In the verse the diacritical mark, the colon, makes "the weakness" an in ability to recognize one's own needs, "For we know not what we should pray for," Paul says. And how can we? I have often said, "If I knew as a young man what I knew today, how different I would be." But that is to know maturity without it; and such can never be. Maturity is the product of experience. And who can ask for the proper experience to bring about his maturation. But the Spirit stands between our pitiful prayers and God, interceding for us, with groans, pains, not that we will not utter, but that we cannot utter.

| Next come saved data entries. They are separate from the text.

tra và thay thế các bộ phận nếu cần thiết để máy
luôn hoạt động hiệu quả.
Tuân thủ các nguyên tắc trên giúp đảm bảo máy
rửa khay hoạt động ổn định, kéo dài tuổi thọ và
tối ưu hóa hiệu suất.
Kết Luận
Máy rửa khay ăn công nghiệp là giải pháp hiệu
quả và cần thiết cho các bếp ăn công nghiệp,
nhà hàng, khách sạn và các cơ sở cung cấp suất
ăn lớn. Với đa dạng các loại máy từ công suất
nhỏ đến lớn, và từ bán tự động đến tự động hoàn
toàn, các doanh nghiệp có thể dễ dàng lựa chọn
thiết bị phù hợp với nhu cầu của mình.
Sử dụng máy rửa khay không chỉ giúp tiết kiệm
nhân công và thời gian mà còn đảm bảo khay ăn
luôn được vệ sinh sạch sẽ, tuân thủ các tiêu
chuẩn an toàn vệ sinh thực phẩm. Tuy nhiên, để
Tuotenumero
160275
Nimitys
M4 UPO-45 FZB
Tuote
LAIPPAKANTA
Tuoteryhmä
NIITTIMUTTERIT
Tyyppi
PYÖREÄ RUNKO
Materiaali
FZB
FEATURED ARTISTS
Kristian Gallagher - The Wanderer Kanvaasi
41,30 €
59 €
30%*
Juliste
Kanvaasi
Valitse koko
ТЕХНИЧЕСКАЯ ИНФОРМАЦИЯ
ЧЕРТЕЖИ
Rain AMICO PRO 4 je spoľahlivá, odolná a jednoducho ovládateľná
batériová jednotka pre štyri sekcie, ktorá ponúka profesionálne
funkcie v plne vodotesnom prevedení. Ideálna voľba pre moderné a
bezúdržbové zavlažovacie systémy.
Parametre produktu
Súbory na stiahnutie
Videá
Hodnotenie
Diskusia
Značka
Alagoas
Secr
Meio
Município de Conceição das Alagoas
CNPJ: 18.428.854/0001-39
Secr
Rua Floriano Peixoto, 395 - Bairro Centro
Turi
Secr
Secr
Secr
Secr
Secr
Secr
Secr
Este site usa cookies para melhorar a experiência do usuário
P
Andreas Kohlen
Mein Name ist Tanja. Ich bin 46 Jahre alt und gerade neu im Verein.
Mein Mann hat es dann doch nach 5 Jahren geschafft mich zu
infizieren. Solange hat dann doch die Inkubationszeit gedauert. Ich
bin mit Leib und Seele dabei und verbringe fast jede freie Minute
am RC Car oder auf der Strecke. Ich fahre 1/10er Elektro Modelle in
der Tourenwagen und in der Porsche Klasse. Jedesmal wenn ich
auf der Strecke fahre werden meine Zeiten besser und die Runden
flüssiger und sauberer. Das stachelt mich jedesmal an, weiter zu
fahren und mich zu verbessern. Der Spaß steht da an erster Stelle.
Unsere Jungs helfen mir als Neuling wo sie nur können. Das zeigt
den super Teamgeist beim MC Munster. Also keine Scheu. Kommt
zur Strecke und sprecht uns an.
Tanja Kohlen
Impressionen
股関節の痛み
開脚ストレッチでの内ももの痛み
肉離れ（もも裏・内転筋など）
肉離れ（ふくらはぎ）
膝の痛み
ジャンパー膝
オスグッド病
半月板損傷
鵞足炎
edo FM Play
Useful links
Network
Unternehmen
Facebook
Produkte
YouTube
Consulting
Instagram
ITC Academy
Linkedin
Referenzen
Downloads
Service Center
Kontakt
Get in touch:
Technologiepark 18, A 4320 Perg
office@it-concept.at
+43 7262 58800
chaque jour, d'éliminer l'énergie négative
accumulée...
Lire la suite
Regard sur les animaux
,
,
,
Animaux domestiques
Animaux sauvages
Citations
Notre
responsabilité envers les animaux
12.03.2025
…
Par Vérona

What person can request a trial? What man can partition God for pain? What believer could utter sincerely from his lips, "Lord, let me groan!" Yet groaning is what we need. Let me be the first to say, such an utterance is a chasm my prayers could never cross.

Yet in genuine efforts to offer comfort to hurting people, we've been there, put on the spot, with families and their love ones. They wanted prayer for the discomforts of life when we should pray for the comfort of death. They wanted prayer for the release of their criminal children, when we ought to pray that God will use the experience to deliver him from the demons that have brought him to this point. And many times in our own weakness and empathy, we submit those kinds of requests. But the Spirit will not accommodate the wimpy carnality of our flesh. The prayers of the Spirit will request for squash while I ask for cotton candy. The Spirit will pray for a mountain to climb, while I ask for a sliding board. The Spirit will pray for me to pump iron while I ask to blow feathers. I don't know what I ought to pray for, but the Spirit does. He utters prayers, on my behalf, in the throne room of God. Father, give him trouble and it will increase his faith. Father, give him pain and it will give him endurance. Father, make him wait and it will give him patience. Father, give him heaviness and it will increase his strength. Father, make him weary and tired, and he will learn to trust you.

Thank God for the Spirit, for His prayers. He searches me. He knows I am weak. He knows my praying falls short. And He utters in accordance with God's will for me. He utters what is most beneficial for my life. Thank God for the Spirit helping me, interceding for me, and uttering to the Father the need for trauma, trial, and trouble which I cannot utter for myself.